*Task requirements:*
Lay out every line of the items below as a Markdown table with two columns, Index and Line. Number the rows and omit any blank lines.

*Records supplied:*

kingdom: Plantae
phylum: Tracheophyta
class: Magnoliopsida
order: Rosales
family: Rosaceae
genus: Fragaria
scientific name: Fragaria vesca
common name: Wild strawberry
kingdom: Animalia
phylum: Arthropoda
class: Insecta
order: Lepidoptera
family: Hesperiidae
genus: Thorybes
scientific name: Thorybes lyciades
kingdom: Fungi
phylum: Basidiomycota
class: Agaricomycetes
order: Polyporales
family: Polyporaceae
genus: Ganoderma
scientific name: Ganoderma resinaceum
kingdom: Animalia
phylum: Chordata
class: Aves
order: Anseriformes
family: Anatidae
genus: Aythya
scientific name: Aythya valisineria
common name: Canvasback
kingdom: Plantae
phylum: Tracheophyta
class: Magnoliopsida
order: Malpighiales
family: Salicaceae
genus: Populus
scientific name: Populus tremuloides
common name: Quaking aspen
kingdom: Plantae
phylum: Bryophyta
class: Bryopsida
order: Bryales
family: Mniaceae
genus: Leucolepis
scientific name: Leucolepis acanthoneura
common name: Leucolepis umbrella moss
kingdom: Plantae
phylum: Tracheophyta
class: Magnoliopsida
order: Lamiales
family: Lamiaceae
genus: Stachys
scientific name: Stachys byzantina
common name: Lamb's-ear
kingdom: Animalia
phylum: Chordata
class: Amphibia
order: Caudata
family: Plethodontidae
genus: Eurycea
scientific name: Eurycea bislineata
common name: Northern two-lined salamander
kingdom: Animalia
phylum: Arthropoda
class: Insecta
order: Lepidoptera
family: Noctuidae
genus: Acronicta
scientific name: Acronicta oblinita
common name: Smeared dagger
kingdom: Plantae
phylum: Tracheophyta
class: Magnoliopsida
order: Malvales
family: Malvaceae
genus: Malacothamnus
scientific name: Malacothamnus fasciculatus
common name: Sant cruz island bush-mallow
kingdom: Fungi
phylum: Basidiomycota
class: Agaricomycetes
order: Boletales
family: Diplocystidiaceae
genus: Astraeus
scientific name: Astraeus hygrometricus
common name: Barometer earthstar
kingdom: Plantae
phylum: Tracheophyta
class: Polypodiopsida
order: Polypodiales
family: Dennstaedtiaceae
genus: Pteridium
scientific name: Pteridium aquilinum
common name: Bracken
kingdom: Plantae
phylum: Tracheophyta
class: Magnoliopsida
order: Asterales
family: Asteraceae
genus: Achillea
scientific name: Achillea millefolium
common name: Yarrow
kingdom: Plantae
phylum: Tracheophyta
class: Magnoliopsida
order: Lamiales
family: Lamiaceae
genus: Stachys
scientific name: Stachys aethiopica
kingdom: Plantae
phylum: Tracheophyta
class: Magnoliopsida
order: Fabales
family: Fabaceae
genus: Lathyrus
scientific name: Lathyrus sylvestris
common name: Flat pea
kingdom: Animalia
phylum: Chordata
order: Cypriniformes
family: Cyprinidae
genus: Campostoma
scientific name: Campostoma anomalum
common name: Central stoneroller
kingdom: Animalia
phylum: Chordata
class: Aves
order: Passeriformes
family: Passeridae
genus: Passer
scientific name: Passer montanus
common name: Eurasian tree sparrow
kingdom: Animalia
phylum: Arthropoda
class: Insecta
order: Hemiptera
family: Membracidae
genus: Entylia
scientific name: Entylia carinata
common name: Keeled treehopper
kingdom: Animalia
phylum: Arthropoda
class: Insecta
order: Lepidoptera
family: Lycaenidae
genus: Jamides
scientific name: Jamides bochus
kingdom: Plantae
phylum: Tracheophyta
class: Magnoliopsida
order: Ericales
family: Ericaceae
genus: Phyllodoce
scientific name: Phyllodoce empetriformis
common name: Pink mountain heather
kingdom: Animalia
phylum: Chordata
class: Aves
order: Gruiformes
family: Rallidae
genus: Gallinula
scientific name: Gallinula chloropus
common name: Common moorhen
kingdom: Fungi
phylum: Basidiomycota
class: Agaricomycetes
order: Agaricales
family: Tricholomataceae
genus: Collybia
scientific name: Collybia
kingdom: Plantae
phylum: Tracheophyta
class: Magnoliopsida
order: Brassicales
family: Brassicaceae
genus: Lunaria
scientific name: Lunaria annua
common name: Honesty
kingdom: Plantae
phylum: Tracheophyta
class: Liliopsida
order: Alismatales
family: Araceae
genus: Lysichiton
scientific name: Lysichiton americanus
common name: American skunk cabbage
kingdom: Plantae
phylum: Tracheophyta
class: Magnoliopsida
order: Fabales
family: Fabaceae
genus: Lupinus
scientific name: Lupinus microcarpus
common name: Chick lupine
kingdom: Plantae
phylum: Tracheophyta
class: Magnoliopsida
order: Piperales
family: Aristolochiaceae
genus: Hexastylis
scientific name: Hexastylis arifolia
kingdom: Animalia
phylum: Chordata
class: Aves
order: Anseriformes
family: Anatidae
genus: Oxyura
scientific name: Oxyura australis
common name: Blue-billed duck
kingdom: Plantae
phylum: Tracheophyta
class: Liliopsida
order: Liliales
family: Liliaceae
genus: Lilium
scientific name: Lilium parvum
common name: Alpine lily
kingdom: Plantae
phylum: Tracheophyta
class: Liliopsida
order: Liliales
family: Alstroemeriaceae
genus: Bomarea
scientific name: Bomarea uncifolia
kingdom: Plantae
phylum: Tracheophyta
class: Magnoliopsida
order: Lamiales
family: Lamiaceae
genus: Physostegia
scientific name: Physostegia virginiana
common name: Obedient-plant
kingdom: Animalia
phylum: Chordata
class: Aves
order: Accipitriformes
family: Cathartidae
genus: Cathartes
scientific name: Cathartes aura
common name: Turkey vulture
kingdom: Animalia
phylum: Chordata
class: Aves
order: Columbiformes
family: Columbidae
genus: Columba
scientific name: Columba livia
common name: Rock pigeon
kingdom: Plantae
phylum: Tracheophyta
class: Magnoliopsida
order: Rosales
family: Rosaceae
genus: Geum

*Response for this exercise:*
| Index | Line |
|---|---|
| 1 | kingdom: Plantae |
| 2 | phylum: Tracheophyta |
| 3 | class: Magnoliopsida |
| 4 | order: Rosales |
| 5 | family: Rosaceae |
| 6 | genus: Fragaria |
| 7 | scientific name: Fragaria vesca |
| 8 | common name: Wild strawberry |
| 9 | kingdom: Animalia |
| 10 | phylum: Arthropoda |
| 11 | class: Insecta |
| 12 | order: Lepidoptera |
| 13 | family: Hesperiidae |
| 14 | genus: Thorybes |
| 15 | scientific name: Thorybes lyciades |
| 16 | kingdom: Fungi |
| 17 | phylum: Basidiomycota |
| 18 | class: Agaricomycetes |
| 19 | order: Polyporales |
| 20 | family: Polyporaceae |
| 21 | genus: Ganoderma |
| 22 | scientific name: Ganoderma resinaceum |
| 23 | kingdom: Animalia |
| 24 | phylum: Chordata |
| 25 | class: Aves |
| 26 | order: Anseriformes |
| 27 | family: Anatidae |
| 28 | genus: Aythya |
| 29 | scientific name: Aythya valisineria |
| 30 | common name: Canvasback |
| 31 | kingdom: Plantae |
| 32 | phylum: Tracheophyta |
| 33 | class: Magnoliopsida |
| 34 | order: Malpighiales |
| 35 | family: Salicaceae |
| 36 | genus: Populus |
| 37 | scientific name: Populus tremuloides |
| 38 | common name: Quaking aspen |
| 39 | kingdom: Plantae |
| 40 | phylum: Bryophyta |
| 41 | class: Bryopsida |
| 42 | order: Bryales |
| 43 | family: Mniaceae |
| 44 | genus: Leucolepis |
| 45 | scientific name: Leucolepis acanthoneura |
| 46 | common name: Leucolepis umbrella moss |
| 47 | kingdom: Plantae |
| 48 | phylum: Tracheophyta |
| 49 | class: Magnoliopsida |
| 50 | order: Lamiales |
| 51 | family: Lamiaceae |
| 52 | genus: Stachys |
| 53 | scientific name: Stachys byzantina |
| 54 | common name: Lamb's-ear |
| 55 | kingdom: Animalia |
| 56 | phylum: Chordata |
| 57 | class: Amphibia |
| 58 | order: Caudata |
| 59 | family: Plethodontidae |
| 60 | genus: Eurycea |
| 61 | scientific name: Eurycea bislineata |
| 62 | common name: Northern two-lined salamander |
| 63 | kingdom: Animalia |
| 64 | phylum: Arthropoda |
| 65 | class: Insecta |
| 66 | order: Lepidoptera |
| 67 | family: Noctuidae |
| 68 | genus: Acronicta |
| 69 | scientific name: Acronicta oblinita |
| 70 | common name: Smeared dagger |
| 71 | kingdom: Plantae |
| 72 | phylum: Tracheophyta |
| 73 | class: Magnoliopsida |
| 74 | order: Malvales |
| 75 | family: Malvaceae |
| 76 | genus: Malacothamnus |
| 77 | scientific name: Malacothamnus fasciculatus |
| 78 | common name: Sant cruz island bush-mallow |
| 79 | kingdom: Fungi |
| 80 | phylum: Basidiomycota |
| 81 | class: Agaricomycetes |
| 82 | order: Boletales |
| 83 | family: Diplocystidiaceae |
| 84 | genus: Astraeus |
| 85 | scientific name: Astraeus hygrometricus |
| 86 | common name: Barometer earthstar |
| 87 | kingdom: Plantae |
| 88 | phylum: Tracheophyta |
| 89 | class: Polypodiopsida |
| 90 | order: Polypodiales |
| 91 | family: Dennstaedtiaceae |
| 92 | genus: Pteridium |
| 93 | scientific name: Pteridium aquilinum |
| 94 | common name: Bracken |
| 95 | kingdom: Plantae |
| 96 | phylum: Tracheophyta |
| 97 | class: Magnoliopsida |
| 98 | order: Asterales |
| 99 | family: Asteraceae |
| 100 | genus: Achillea |
| 101 | scientific name: Achillea millefolium |
| 102 | common name: Yarrow |
| 103 | kingdom: Plantae |
| 104 | phylum: Tracheophyta |
| 105 | class: Magnoliopsida |
| 106 | order: Lamiales |
| 107 | family: Lamiaceae |
| 108 | genus: Stachys |
| 109 | scientific name: Stachys aethiopica |
| 110 | kingdom: Plantae |
| 111 | phylum: Tracheophyta |
| 112 | class: Magnoliopsida |
| 113 | order: Fabales |
| 114 | family: Fabaceae |
| 115 | genus: Lathyrus |
| 116 | scientific name: Lathyrus sylvestris |
| 117 | common name: Flat pea |
| 118 | kingdom: Animalia |
| 119 | phylum: Chordata |
| 120 | order: Cypriniformes |
| 121 | family: Cyprinidae |
| 122 | genus: Campostoma |
| 123 | scientific name: Campostoma anomalum |
| 124 | common name: Central stoneroller |
| 125 | kingdom: Animalia |
| 126 | phylum: Chordata |
| 127 | class: Aves |
| 128 | order: Passeriformes |
| 129 | family: Passeridae |
| 130 | genus: Passer |
| 131 | scientific name: Passer montanus |
| 132 | common name: Eurasian tree sparrow |
| 133 | kingdom: Animalia |
| 134 | phylum: Arthropoda |
| 135 | class: Insecta |
| 136 | order: Hemiptera |
| 137 | family: Membracidae |
| 138 | genus: Entylia |
| 139 | scientific name: Entylia carinata |
| 140 | common name: Keeled treehopper |
| 141 | kingdom: Animalia |
| 142 | phylum: Arthropoda |
| 143 | class: Insecta |
| 144 | order: Lepidoptera |
| 145 | family: Lycaenidae |
| 146 | genus: Jamides |
| 147 | scientific name: Jamides bochus |
| 148 | kingdom: Plantae |
| 149 | phylum: Tracheophyta |
| 150 | class: Magnoliopsida |
| 151 | order: Ericales |
| 152 | family: Ericaceae |
| 153 | genus: Phyllodoce |
| 154 | scientific name: Phyllodoce empetriformis |
| 155 | common name: Pink mountain heather |
| 156 | kingdom: Animalia |
| 157 | phylum: Chordata |
| 158 | class: Aves |
| 159 | order: Gruiformes |
| 160 | family: Rallidae |
| 161 | genus: Gallinula |
| 162 | scientific name: Gallinula chloropus |
| 163 | common name: Common moorhen |
| 164 | kingdom: Fungi |
| 165 | phylum: Basidiomycota |
| 166 | class: Agaricomycetes |
| 167 | order: Agaricales |
| 168 | family: Tricholomataceae |
| 169 | genus: Collybia |
| 170 | scientific name: Collybia |
| 171 | kingdom: Plantae |
| 172 | phylum: Tracheophyta |
| 173 | class: Magnoliopsida |
| 174 | order: Brassicales |
| 175 | family: Brassicaceae |
| 176 | genus: Lunaria |
| 177 | scientific name: Lunaria annua |
| 178 | common name: Honesty |
| 179 | kingdom: Plantae |
| 180 | phylum: Tracheophyta |
| 181 | class: Liliopsida |
| 182 | order: Alismatales |
| 183 | family: Araceae |
| 184 | genus: Lysichiton |
| 185 | scientific name: Lysichiton americanus |
| 186 | common name: American skunk cabbage |
| 187 | kingdom: Plantae |
| 188 | phylum: Tracheophyta |
| 189 | class: Magnoliopsida |
| 190 | order: Fabales |
| 191 | family: Fabaceae |
| 192 | genus: Lupinus |
| 193 | scientific name: Lupinus microcarpus |
| 194 | common name: Chick lupine |
| 195 | kingdom: Plantae |
| 196 | phylum: Tracheophyta |
| 197 | class: Magnoliopsida |
| 198 | order: Piperales |
| 199 | family: Aristolochiaceae |
| 200 | genus: Hexastylis |
| 201 | scientific name: Hexastylis arifolia |
| 202 | kingdom: Animalia |
| 203 | phylum: Chordata |
| 204 | class: Aves |
| 205 | order: Anseriformes |
| 206 | family: Anatidae |
| 207 | genus: Oxyura |
| 208 | scientific name: Oxyura australis |
| 209 | common name: Blue-billed duck |
| 210 | kingdom: Plantae |
| 211 | phylum: Tracheophyta |
| 212 | class: Liliopsida |
| 213 | order: Liliales |
| 214 | family: Liliaceae |
| 215 | genus: Lilium |
| 216 | scientific name: Lilium parvum |
| 217 | common name: Alpine lily |
| 218 | kingdom: Plantae |
| 219 | phylum: Tracheophyta |
| 220 | class: Liliopsida |
| 221 | order: Liliales |
| 222 | family: Alstroemeriaceae |
| 223 | genus: Bomarea |
| 224 | scientific name: Bomarea uncifolia |
| 225 | kingdom: Plantae |
| 226 | phylum: Tracheophyta |
| 227 | class: Magnoliopsida |
| 228 | order: Lamiales |
| 229 | family: Lamiaceae |
| 230 | genus: Physostegia |
| 231 | scientific name: Physostegia virginiana |
| 232 | common name: Obedient-plant |
| 233 | kingdom: Animalia |
| 234 | phylum: Chordata |
| 235 | class: Aves |
| 236 | order: Accipitriformes |
| 237 | family: Cathartidae |
| 238 | genus: Cathartes |
| 239 | scientific name: Cathartes aura |
| 240 | common name: Turkey vulture |
| 241 | kingdom: Animalia |
| 242 | phylum: Chordata |
| 243 | class: Aves |
| 244 | order: Columbiformes |
| 245 | family: Columbidae |
| 246 | genus: Columba |
| 247 | scientific name: Columba livia |
| 248 | common name: Rock pigeon |
| 249 | kingdom: Plantae |
| 250 | phylum: Tracheophyta |
| 251 | class: Magnoliopsida |
| 252 | order: Rosales |
| 253 | family: Rosaceae |
| 254 | genus: Geum |